= What to produce =
Repeat word for word every line of the data below, from the first through the line containing "right ear: (900, 480)", and stop there.

= Input data =
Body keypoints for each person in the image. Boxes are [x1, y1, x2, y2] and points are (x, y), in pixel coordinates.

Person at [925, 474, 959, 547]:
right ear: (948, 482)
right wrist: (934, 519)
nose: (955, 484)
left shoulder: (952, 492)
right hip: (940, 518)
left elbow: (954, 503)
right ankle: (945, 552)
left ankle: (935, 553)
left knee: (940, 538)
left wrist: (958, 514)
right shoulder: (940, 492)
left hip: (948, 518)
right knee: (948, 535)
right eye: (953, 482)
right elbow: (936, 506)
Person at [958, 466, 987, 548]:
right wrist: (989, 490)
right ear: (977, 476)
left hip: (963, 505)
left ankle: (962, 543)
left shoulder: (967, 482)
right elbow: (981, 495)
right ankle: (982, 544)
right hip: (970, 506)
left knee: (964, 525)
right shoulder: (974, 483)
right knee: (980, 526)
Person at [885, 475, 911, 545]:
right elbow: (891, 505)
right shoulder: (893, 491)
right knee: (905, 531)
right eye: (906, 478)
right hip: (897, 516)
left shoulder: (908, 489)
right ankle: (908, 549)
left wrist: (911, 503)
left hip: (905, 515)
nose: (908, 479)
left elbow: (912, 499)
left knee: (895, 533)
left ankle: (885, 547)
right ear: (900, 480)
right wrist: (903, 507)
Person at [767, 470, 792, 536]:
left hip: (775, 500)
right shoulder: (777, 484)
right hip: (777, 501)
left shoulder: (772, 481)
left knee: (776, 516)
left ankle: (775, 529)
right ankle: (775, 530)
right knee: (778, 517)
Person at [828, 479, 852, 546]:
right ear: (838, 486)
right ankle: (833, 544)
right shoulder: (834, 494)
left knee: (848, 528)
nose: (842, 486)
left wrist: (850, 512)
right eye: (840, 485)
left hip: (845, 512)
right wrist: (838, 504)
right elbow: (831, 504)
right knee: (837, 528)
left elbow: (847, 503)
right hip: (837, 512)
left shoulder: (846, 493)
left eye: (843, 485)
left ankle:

= Solution to the exercise =
Body keypoints for each person in the image. Boxes are [x1, y1, x2, y2] and points are (x, y), in pixel coordinates.

Person at [925, 474, 959, 547]:
right ear: (948, 482)
right wrist: (934, 519)
nose: (955, 484)
left shoulder: (952, 492)
right hip: (940, 518)
left elbow: (954, 503)
right ankle: (945, 552)
left ankle: (935, 553)
left knee: (940, 538)
left wrist: (958, 514)
right shoulder: (940, 492)
left hip: (948, 518)
right knee: (948, 535)
right eye: (953, 482)
right elbow: (936, 506)
Person at [958, 466, 987, 548]:
right wrist: (989, 490)
right ear: (977, 476)
left hip: (963, 505)
left ankle: (962, 543)
left shoulder: (967, 482)
right elbow: (981, 495)
right ankle: (982, 544)
right hip: (970, 506)
left knee: (964, 525)
right shoulder: (974, 483)
right knee: (980, 526)
Person at [885, 475, 911, 545]:
right elbow: (891, 505)
right shoulder: (893, 491)
right knee: (905, 531)
right eye: (906, 478)
right hip: (897, 516)
left shoulder: (908, 489)
right ankle: (908, 549)
left wrist: (911, 503)
left hip: (905, 515)
nose: (908, 479)
left elbow: (912, 499)
left knee: (895, 533)
left ankle: (885, 547)
right ear: (900, 480)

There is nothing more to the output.